Aesthetics of surrogation is a video essay that is part of a larger research and artistic project-in-progress around the sensorial and material environments of the postdictatorship in the Latin American Southern Cone, specifically Argentina and Chile. Broadly, this project aims to think of the postdictatorship—this is, the period comprehending the end of the dictatorships of Videla in 1983 and Pinochet in 1990, to the present—as constituted by material, atmospheric traces through which the affective structures of the dictatorships—including echoes of horror, torture, disappearance, and death—elusively persist.
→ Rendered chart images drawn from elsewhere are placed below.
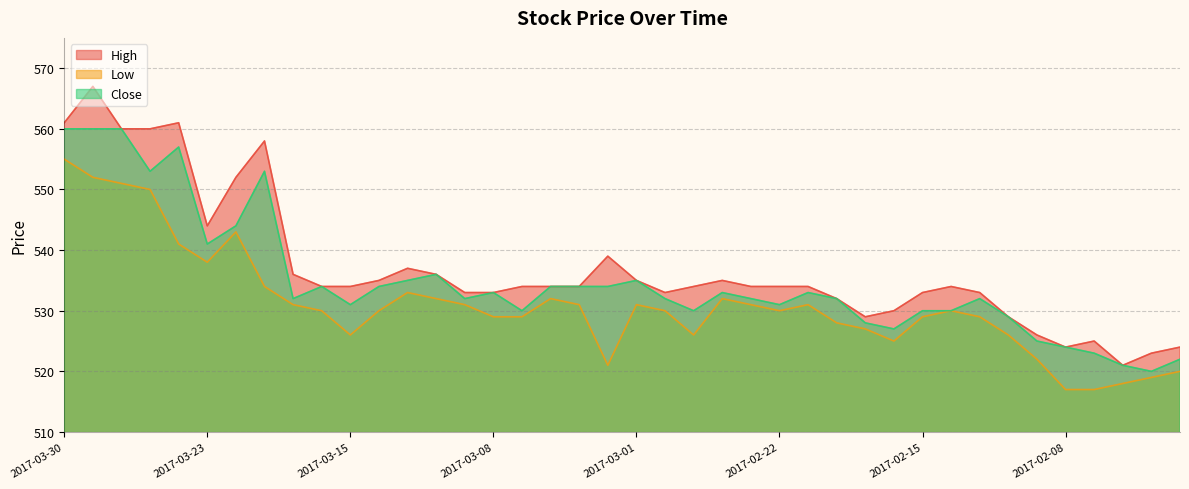

True or false: Low has a value of 891 at 2017-03-06.

False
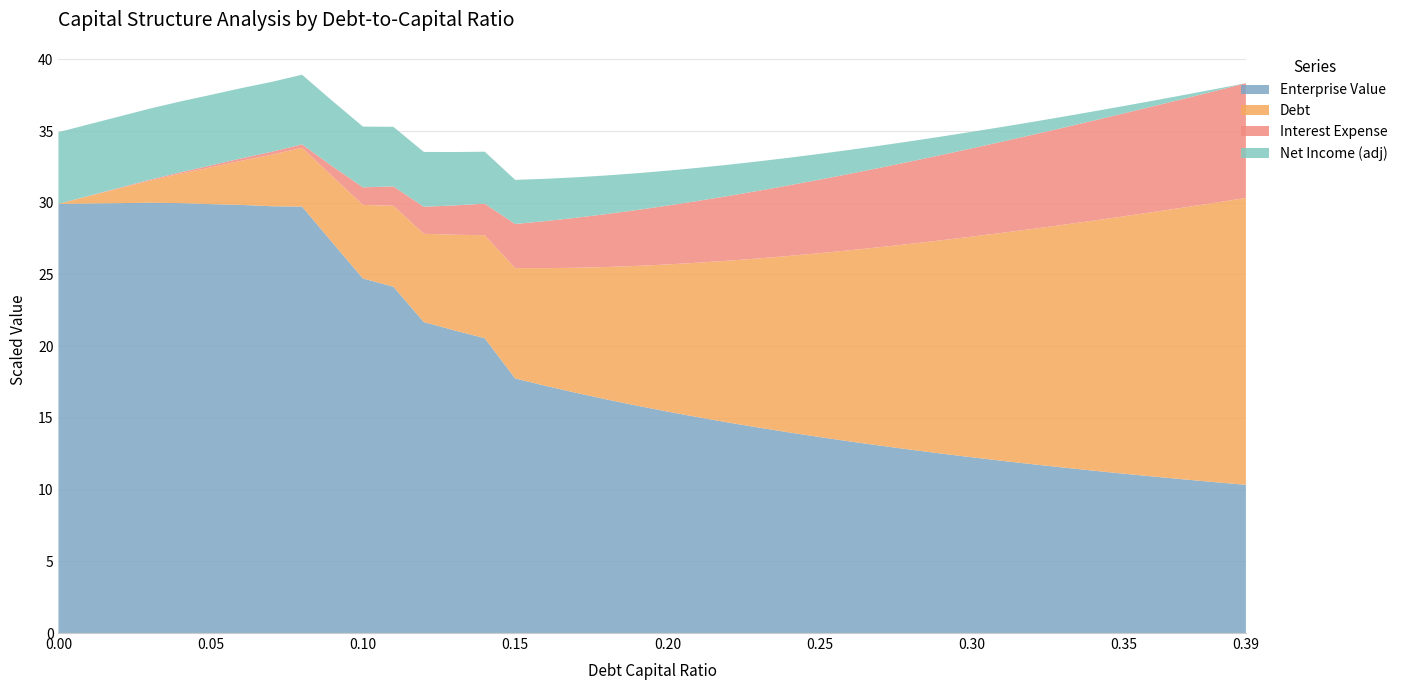

What is the highest value of the Enterprise Value series?

30.0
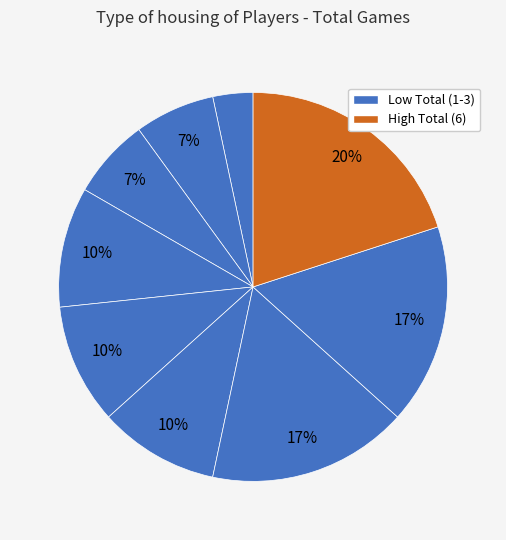

Is there a majority slice in this chart?

No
In this video-essay, I take the opening sequence of Lucrecia Martel's La mujer sin cabeza (2008), and specifically the elusive, sweaty figure of a handprint on a car's window, as a starting point to read the inscription and persistence of dictatorial and colonial violence in the textures of materialities such as noise, metal, and sweat. These materialities, because they hold a particularly ambivalent status, specifically in relation to the body and the ways in which they interact with the environment and are sensed and perceived, enable certain unexpected acts of inscription, remembrance, and surrogation to take place.

 

The video is in fact titled “aesthetics of surrogation,” in a reference to Joseph Roach’s famous conceptualization of the term (1996), to address processes of cultural reproduction and re-creation, particularly taking place at moments of departure, loss, and death. When absences and cavities are forced into the social fabric of a particular society, he suggests, “survivors attempt to fit satisfactory alternates.” While drawing from Roach’s notion, I appropriate the concept of surrogation rather loosely, offering an experimental, material approach to the term. In doing so, I pay attention to the ways in which certain materials and material structures—such as the largest amusement park in Chile, Fantasilandia—as well as gestures, bodily dispositions, and interactions occurring in the postdictatorship space might be rendering themselves available, albeit unknowingly, for something else to suddenly and elusively emerge.